Only lines below containing the string "index" should be counted; please give that count by itself.

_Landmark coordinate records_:

Start of Block

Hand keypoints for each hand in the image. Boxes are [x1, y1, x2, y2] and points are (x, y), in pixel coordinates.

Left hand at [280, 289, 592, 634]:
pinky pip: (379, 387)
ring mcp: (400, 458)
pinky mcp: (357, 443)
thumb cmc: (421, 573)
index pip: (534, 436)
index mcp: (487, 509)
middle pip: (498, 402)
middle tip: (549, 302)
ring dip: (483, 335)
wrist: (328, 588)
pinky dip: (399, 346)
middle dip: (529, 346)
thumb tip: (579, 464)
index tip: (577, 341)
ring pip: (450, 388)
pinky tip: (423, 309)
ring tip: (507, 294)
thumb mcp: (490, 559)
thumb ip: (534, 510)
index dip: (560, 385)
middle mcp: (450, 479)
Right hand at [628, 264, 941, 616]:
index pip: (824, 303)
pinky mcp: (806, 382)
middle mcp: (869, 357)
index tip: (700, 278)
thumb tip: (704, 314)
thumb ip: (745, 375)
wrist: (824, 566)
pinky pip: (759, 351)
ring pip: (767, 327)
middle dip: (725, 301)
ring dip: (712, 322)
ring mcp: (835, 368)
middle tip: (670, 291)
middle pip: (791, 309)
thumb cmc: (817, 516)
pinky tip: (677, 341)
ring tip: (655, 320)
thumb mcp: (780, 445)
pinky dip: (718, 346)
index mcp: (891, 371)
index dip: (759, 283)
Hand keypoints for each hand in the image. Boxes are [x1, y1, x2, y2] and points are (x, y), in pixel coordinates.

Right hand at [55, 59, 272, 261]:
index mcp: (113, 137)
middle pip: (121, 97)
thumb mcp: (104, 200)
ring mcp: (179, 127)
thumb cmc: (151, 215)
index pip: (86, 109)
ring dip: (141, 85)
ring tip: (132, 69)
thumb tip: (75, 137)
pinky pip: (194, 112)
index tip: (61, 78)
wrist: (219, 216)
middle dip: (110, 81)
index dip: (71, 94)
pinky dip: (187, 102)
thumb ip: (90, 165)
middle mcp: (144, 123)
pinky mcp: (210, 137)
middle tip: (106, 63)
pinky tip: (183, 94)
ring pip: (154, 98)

End of Block

_Solution to the problem_:
12